Airgas Inc has an F-score of 5 indicating the company's financial situation is typical for a stable company.

Explanation

The developer of the system is Joseph D. Piotroski is relatively unknown accounting professor who shuns publicity and rarely gives interviews.

He graduated from the University of Illinois with a B.S. in accounting in 1989, received an M.B.A. from Indiana University in 1994. Five years later, in 1999, after earning a Ph.D. in accounting from the University of Michigan, he became an associate professor of accounting at the University of Chicago.

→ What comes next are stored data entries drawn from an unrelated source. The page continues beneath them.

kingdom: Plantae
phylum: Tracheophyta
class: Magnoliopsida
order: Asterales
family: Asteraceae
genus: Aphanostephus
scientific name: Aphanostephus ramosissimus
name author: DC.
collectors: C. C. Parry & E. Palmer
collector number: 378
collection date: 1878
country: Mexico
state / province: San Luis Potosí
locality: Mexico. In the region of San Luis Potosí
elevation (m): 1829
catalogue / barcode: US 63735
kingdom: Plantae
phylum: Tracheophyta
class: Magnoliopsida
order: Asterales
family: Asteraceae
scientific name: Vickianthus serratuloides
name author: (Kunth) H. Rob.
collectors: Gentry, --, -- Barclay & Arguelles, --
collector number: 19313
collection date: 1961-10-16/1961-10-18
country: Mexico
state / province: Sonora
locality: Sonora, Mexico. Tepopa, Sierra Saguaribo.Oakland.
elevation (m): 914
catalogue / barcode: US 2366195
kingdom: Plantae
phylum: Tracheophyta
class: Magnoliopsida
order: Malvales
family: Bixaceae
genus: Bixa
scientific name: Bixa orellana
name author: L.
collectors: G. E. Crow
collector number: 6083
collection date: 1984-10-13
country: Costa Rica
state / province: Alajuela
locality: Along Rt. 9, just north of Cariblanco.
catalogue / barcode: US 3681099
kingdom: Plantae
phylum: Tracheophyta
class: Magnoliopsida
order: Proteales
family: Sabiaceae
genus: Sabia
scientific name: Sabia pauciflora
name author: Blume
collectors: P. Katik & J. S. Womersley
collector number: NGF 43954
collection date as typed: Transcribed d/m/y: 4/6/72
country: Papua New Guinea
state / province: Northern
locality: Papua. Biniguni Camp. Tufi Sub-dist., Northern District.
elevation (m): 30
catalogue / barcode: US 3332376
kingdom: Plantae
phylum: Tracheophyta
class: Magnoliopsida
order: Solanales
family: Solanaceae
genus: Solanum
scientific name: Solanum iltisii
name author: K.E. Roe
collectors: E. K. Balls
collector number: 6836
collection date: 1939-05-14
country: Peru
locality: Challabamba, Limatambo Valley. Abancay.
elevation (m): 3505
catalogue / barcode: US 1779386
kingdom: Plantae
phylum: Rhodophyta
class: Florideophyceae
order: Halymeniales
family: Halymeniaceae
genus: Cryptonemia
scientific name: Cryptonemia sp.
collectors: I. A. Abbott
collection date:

In 2000, he wrote a research paper called "Value Investing: The Use of Historical Financial Statement Information to Separate Winners from Losers" (pdf).

He wanted to see if he can develop a system (using a simple nine-point scoring system) that can increase the returns of a strategy of investing in low price to book (referred to in the paper as high book to market) value companies.

What he found was something that exceeded his most optimistic expectations.

Buying only those companies that scored highest (8 or 9) on his nine-point scale, or F-Score as he called it, over the 20 year period from 1976 to 1996 led to an average out-performance over the market of 13.4%.

Even more impressive were the results of a strategy of investing in the highest F-Score companies (8 or 9) and shorting companies with the lowest F-Score (0 or 1).

Over the same period from 1976 to 1996 (20 years) this strategy led to an average yearly return of 23%, substantially outperforming the average S&P 500 index return of 15.83% over the same period.